== Working data ==
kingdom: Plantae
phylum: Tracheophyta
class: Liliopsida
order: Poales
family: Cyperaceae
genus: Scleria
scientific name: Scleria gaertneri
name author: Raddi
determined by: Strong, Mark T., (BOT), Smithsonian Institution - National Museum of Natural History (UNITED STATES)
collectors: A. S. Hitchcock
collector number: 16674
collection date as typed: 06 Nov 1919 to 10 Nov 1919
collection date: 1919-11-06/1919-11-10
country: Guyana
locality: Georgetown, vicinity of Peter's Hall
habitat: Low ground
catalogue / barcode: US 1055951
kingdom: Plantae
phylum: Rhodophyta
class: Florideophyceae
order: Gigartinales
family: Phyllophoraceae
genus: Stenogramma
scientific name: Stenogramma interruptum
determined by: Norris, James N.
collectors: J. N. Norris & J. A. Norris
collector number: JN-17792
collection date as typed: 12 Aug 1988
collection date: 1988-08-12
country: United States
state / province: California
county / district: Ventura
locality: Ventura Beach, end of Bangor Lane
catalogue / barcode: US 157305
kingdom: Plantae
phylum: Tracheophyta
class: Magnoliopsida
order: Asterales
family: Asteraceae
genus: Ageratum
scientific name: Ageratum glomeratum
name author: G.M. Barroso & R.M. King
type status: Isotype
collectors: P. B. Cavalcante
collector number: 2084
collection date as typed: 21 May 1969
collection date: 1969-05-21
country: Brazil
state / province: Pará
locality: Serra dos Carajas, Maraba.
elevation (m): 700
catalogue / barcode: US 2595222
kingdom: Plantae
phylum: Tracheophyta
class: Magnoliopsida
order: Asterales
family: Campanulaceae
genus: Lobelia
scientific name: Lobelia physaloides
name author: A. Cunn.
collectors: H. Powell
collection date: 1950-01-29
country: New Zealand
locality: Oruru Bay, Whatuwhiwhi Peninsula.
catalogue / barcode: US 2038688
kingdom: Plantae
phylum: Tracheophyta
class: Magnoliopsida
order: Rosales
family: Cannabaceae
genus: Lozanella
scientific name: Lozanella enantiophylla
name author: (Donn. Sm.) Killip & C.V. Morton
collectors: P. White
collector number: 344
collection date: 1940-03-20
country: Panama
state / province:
===
▶ **What to do**
Can you gather every line of the records above that contains the word "family", treating uppercase and lowercase as different?

▶ **The result**
family: Cyperaceae
family: Phyllophoraceae
family: Asteraceae
family: Campanulaceae
family: Cannabaceae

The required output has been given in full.